# What is the reason???



## Sd snow goose killer (Jan 20, 2007)

Why can't roos's geese be shot in canada? what is the reason for this?


----------



## fowlmouth (Mar 17, 2007)

k guys this may be a real dumb question. This weekend coming up I am heading out to do some snow goose hunting. This is my first year of hunting spring snows. The question,,, how do you tell if the bird is a ross goose??


----------



## chris lillehoff (Jan 9, 2006)

smaller bird in body size....

No grin patch on the bill...

potential warts top of bill...

suicidal lifestyle and succeptability to chris lillehoff's reign of pain...


----------



## cgreeny (Apr 21, 2004)

size will be one, Ross geese are just about the size of a mallard, and another way is the short stubby bills with warts on them. And if any flocks of all white birds come dive bombing into your spread like there is no tomorrow, then they will more than likely be Ross geese. Hope that this helps any?


----------



## MrSafety (Feb 22, 2005)

I guess for me, if they're coming in alone or a small group, they will almost act like teal...........keep your binos ready.........I try to use them on every approaching flock or single.........I like to know EXACTLY what I'm shooting at...........


----------



## wooduck26 (Mar 21, 2002)

Sd snow goose killer said:


> Why can't roos's geese be shot in canada?
> 
> 
> > When they wrote up the conservation order in Canada they worded it as "Snow Geese" therefor Ross geese were left out on a technicality.


----------



## SDwaterfowler (Mar 2, 2006)

wooduck26 said:


> Sd snow goose killer said:
> 
> 
> > Why can't roos's geese be shot in canada?
> ...


This is correct. Since it was written as "snow geese" an anti group took advantage and attacked. The judge ruled in favor of the antis (judge has probably never seen a ross next to a snow) and that is why you can only shoot snows in Canada. CWS plans to entirely revamp the CO in 2010 and I've heard they will bring up the ross goose misinterpretation at that time.


----------



## jim6897 (Aug 27, 2003)

Ross geese are clippers not grubbers therefoe they are not denudung nesting colonies. They were not listed in the conservation order becuase they are no threat to destroy their habitat. From what i understand the ross population is growing at a faster rate that what the snows are.


----------



## Goose Guy350 (Nov 29, 2004)

I've read that the ross's geese are also a major cause for concern because they will come behind other species of birds and clip the vegetation on the breeding grounds even shorter than the previous bird had and the vegetation can not come back from that. Its kinda like having the sheep follow the cattle through a pasture type of deal where the pasture is wiped out.

INFORMATION PROVIDED

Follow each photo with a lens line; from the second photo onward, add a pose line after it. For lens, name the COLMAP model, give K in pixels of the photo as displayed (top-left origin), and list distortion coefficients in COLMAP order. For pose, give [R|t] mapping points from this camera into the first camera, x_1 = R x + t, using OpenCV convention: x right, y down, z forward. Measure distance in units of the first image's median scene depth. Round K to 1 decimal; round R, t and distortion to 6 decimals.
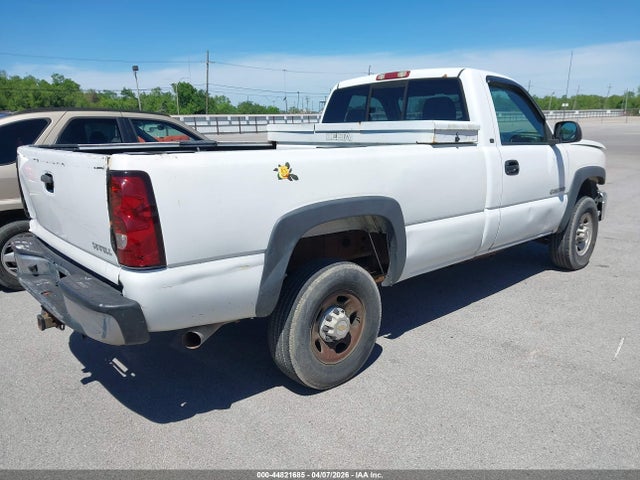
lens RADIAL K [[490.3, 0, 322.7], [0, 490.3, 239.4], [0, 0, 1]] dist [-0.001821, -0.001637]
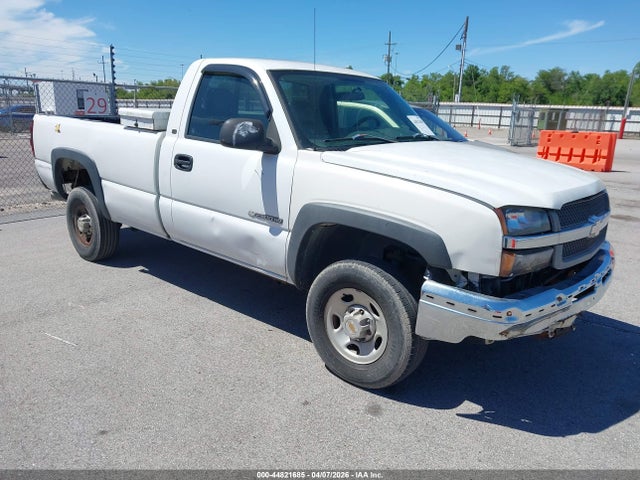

ASSIGNMENT
Rewrite the passage of the Ross geese forum thread that begins at the words "## Sd snow goose" and stops after "a ross goose??", putting "week" in place of "weekend".

RESPONSE TO THE EXERCISE
## Sd snow goose killer (Jan 20, 2007)

Why can't roos's geese be shot in canada? what is the reason for this?


----------



## fowlmouth (Mar 17, 2007)

k guys this may be a real dumb question. This week coming up I am heading out to do some snow goose hunting. This is my first year of hunting spring snows. The question,,, how do you tell if the bird is a ross goose??